Quantitative Assessment of Volume Change in Tumors Using Image Registration.

Abstract

Assuming tumor volume change will be shown to be a biomarker for therapeutic response, accurate early quantification of tumor volume change could lead to interactively adapting an individual patient’s therapy such as drug or dose modification to achieve optimal response as well as shorter phase III clinical trials. Standard techniques for response evaluation like RECIST 1.1 or WHO measurement methods have limited effectiveness in accurately assessing small, early changes. Most current approaches estimate a tumor's change indirectly by independently segmenting it in interval exams and then subtracting the segmented volumes to obtain a change estimate. Ensuring the consistency of these independent segmentations across interval exams can be a significant challenge. This thesis develops a low noise, low bias direct algorithm to measure volume change using 3D image registration. Tumor pairs are spatially registered across intervals and volumetric change is calculated by summing local scale changes obtained from the Jacobian map of the deformation.
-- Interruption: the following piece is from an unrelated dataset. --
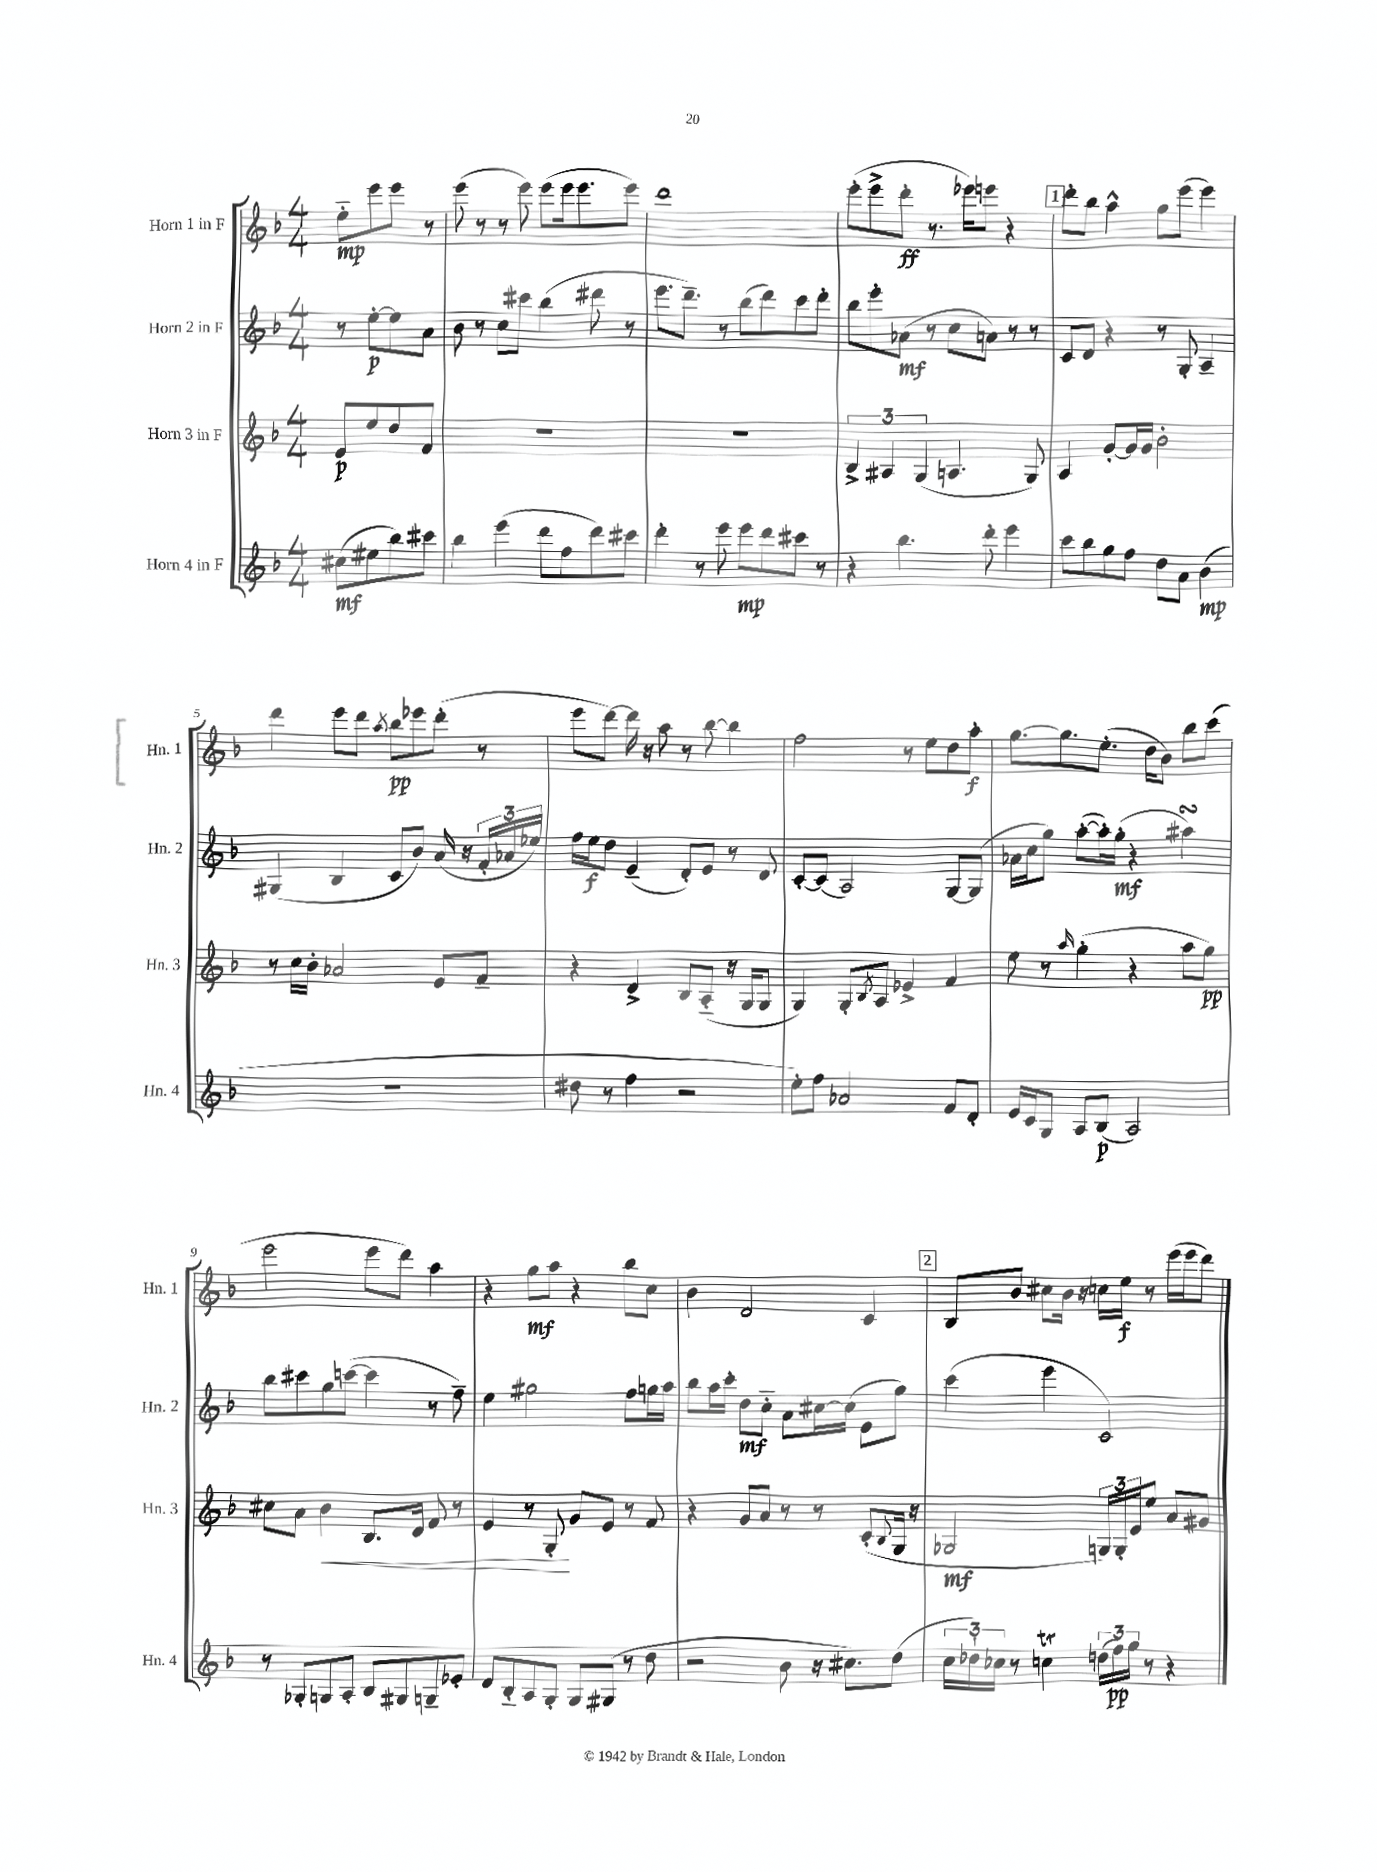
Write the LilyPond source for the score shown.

Such an approach can also potentially show regions of differential growth and contraction across the lesion. The registration-based algorithm is evaluated using synthetic and in-vivo interval scans where true tumor volume change is unequivocally known. The 95% confidence error interval of measured volume change was (-8.93%, 10.49%) and (-7.69%, 8.83%) using mutual information and normalized cross correlation, respectively, as similarity measures for registration. To the best of this author’s knowledge, these are the tightest bounds reported thus far for zero-change in vivo studies. No statistically significant evidence of functional bias was found for the registration-based volume change measurement algorithm. Statistical models are developed to show that using the registration-based algorithm the error in measuring volume change increases with increase in tumor volume and decreases with the increase in tumor's normalized mutual information, even when that is not the similarity measure being optimized. The developed registration-based algorithm is also compared with other approaches to demonstrate that it has the potential to outperform indirect segmentation-based change measurement methods. The potential of an accurate registration-based change measurement algorithm in tracking progression of chronic obstructive pulmonary disease is also suggested through an initial study on a normal and a diseased patient.